In the Old Testament usage of the Hebrew word atonement (kaphar, “to cover over”) is a concept of hiding sin’s guilt by covering it with the blood of animal sacrifices. Ecclesiastic prudery insists that God clothed the first sinners with animal skins to approve or accommodate the very first independent idea and action of their sin nature: a felt need to hide their bodies. A view more in keeping with His gracious character is that God was providing His delinquent image-bearers either physically—with warmth and protection in a fallen world—or spiritually—with the first recorded kaphar, an atonement or covering for their sin.

Not only is the concept of atonement etymologically absent from the New Testament, but a new idea is introduced. We first hear it from the lips of John the Baptist upon seeing Jesus at the Jordan: “Behold! The Lamb of God who takes away the sin of the world!” (John 1:29). Jesus came to take away sins, not to cover over them, which was all that animal sacrifices could do. These sacrificial repetitions, year after year, only reminded sinners that personal guilt was put away from sight not taken away (Hebrews 10:4-5). Jesus accomplished the latter.

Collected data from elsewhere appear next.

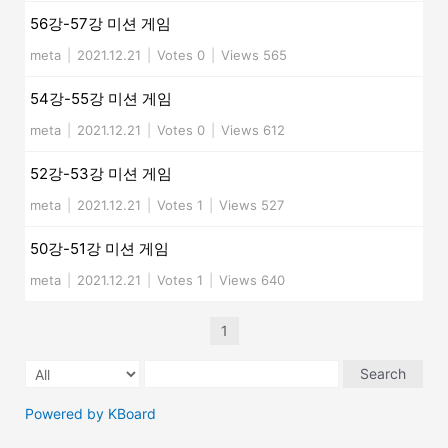
56강-57강 미션 게임
meta
|
2021.12.21
|
Votes 0
|
Views 565
54강-55강 미션 게임
meta
|
2021.12.21
|
Votes 0
|
Views 612
52강-53강 미션 게임
meta
|
2021.12.21
|
Votes 1
|
Views 527
50강-51강 미션 게임
meta
|
2021.12.21
|
Votes 1
|
Views 640
1
Search
Powered by KBoard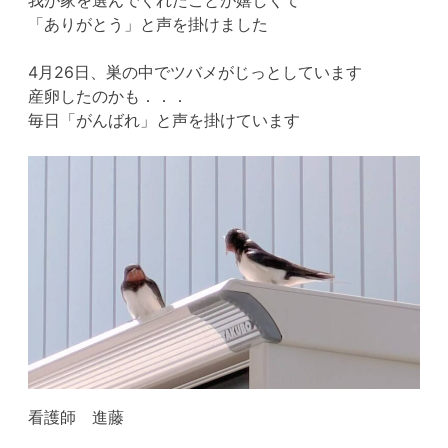
「ありがとう」と声を掛けました
4月26日、巣の中でツバメがじっとしています
産卵したのかも．．．
毎日「がんばれ」と声を掛けています
看護師 進藤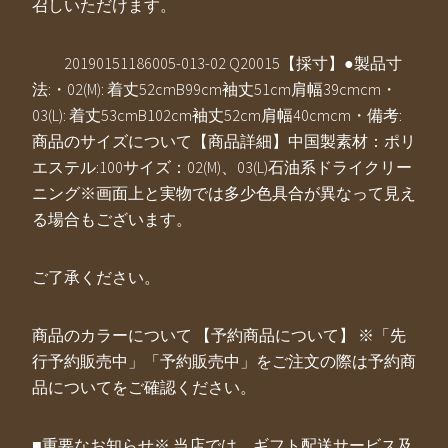
召しいただけます。
20190151186005-013-02 Q20015【採寸】●製品寸
法:・02(M): 着丈52cmB99cm袖丈51cm肩幅39cmcm・
03(L): 着丈53cmB102cm袖丈52cm肩幅40cmcm・備考:
商品のサイズについて【商品詳細】中国製素材：ポリ
エステル:100サイズ：02(M)、03(L)石油系ドライクリー
ニング※画面上と実物では多少色具合が異なって見え
る場合もございます。
ご了承ください。
商品のカラーについて 【予約商品について】 ※「先
行予約販売中」「予約販売中」をご注文の際は予約商
品についてをご確認ください。
■重要なお知らせ※ 当店では、ギフト配送サービス及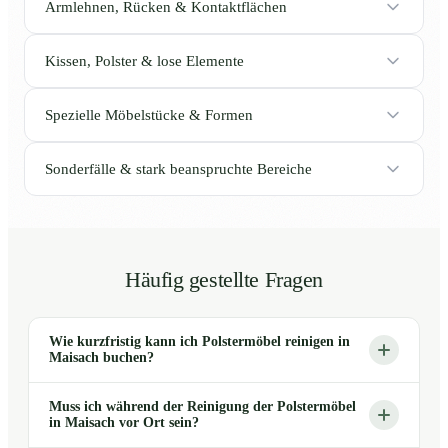
Armlehnen, Rücken & Kontaktflächen
Kissen, Polster & lose Elemente
Spezielle Möbelstücke & Formen
Sonderfälle & stark beanspruchte Bereiche
Häufig gestellte Fragen
Wie kurzfristig kann ich Polstermöbel reinigen in
Maisach buchen?
Muss ich während der Reinigung der Polstermöbel
in Maisach vor Ort sein?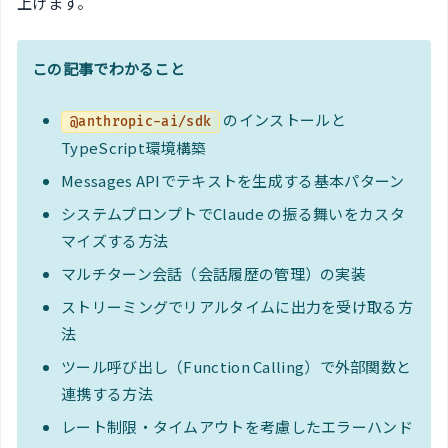
上げます。
この記事でわかること
のインストールと
@anthropic-ai/sdk
TypeScript環境構築
Messages APIでテキストを生成する基本パターン
システムプロンプトでClaude の振る舞いをカスタ
マイズする方法
マルチターン会話（会話履歴の管理）の実装
ストリーミングでリアルタイムに出力を受け取る方
法
ツール呼び出し（Function Calling）で外部関数と
連携する方法
レート制限・タイムアウトを考慮したエラーハンド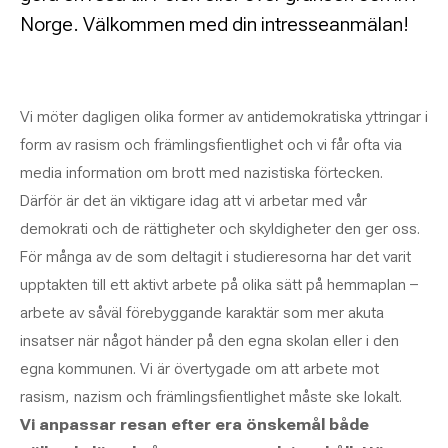
Norge. Välkommen med din intresseanmälan!
Vi möter dagligen olika former av antidemokratiska yttringar i
form av rasism och främlingsfientlighet och vi får ofta via
media information om brott med nazistiska förtecken.
Därför är det än viktigare idag att vi arbetar med vår
demokrati och de rättigheter och skyldigheter den ger oss.
För många av de som deltagit i studieresorna har det varit
upptakten till ett aktivt arbete på olika sätt på hemmaplan –
arbete av såväl förebyggande karaktär som mer akuta
insatser när något händer på den egna skolan eller i den
egna kommunen. Vi är övertygade om att arbete mot
rasism, nazism och främlingsfientlighet måste ske lokalt.
Vi anpassar resan efter era önskemål både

But how did the transaction at the Cross work? Was it a debt repayment, a redemptive trade-off, a substituted punishment, an absorption of divine wrath? A narrow focus on the Cross alone, in conjunction with certain Scriptures, might elevate any of these motifs to the exclusion of others. But there is a larger picture, one that weaves the Cross and the Resurrection into one solid and inseparable tapestry of redemption. That is the ransom or restoration theory of the Atonement.

In Gustaf AulĂ©n’s book, Christus Victor, I learned that this understanding of the Atonement dominated Christian thought for the first millennium of Church history. C. S. Lewis employed it as the basis for his allegorical representation of the death of Christ in Aslan’s death for “the traitor” and subsequent resurrection in The Lion, the Witch, and the Wardrobe. When I first read Christus Victor, I was inspired to write the following poem with the same title, as an attempt to capture this idea of strategic ransom:


Drawn into a web of darkness,
Duped and drugged with sin's seduction,
Down we drank the Devil's lie
And were lost within the starkness
Of a wasteland of destruction,
Damned and doomed, condemned to die.

Love Almighty, Love Creator,
Love, Who breathed His image in us,
Love, the awesome Trinity,
Planned to foil the Fabricator,
Planned to plunder hell and win us
By strategic mystery.

God descended and invaded
Human flesh and limitation,
Preaching Heaven's Reign begun,
Waging war where sin pervaded,
Buying reconciliation,
Tasting death for everyone.

Had they known the power hidden
In the Lion's crucifixion,
Hell would not have killed the Son.
Now the human race is bidden
To depart from self-addiction
Through the victory Jesus won.

Christus Victor!  God descended
To fulfil the Law's postponement.
Slain, He slew the death we died!
Christ is risen!  God ascended!
Sinners, purchased by atonement,
Rise with Christ, the Crucified!

Christ Triumphant!  Christus Victor!
Captives freed by hell's disruption
Soar like eagles taking wing!
Ransomed by the Liberator,
Slaves to sin and death's corruption
Gain new life in Christ the King!
            -- David L. Hatton, 11/21/95

Because of its heavy dependence on a realistic view of the Incarnation, this atonement theory has quietly influenced the development of my theological thinking. Yet, in general, I forgot my initial excitement in discovering it . . . until recently, when I saw the video clip of Brian Zahnd giving, “The Gospel in Chairs.” I encourage you to watch it, maybe more than one time. If it doesn’t immediately blow your mind, then ask yourself, “Does how I view and preach the Cross accurately represent the heart of the Heavenly Father who ‘so loved the world that he gave his only begotten son’?” You may find yourself reaching back to the minds and helpful illustrations of our early Christian ancestors for a balanced view of this mystery.

It’s important to approach unfathomable mysteries in the Christian faith with deep reverence and godly humility. Glib confidence and sometimes outright cockiness in Christians mouthing their beliefs may not only be a turn-off for the prospective convert, but a point of great future embarrassment, or even tears of regret, in the presence of our risen, conquering King, Christus Victor.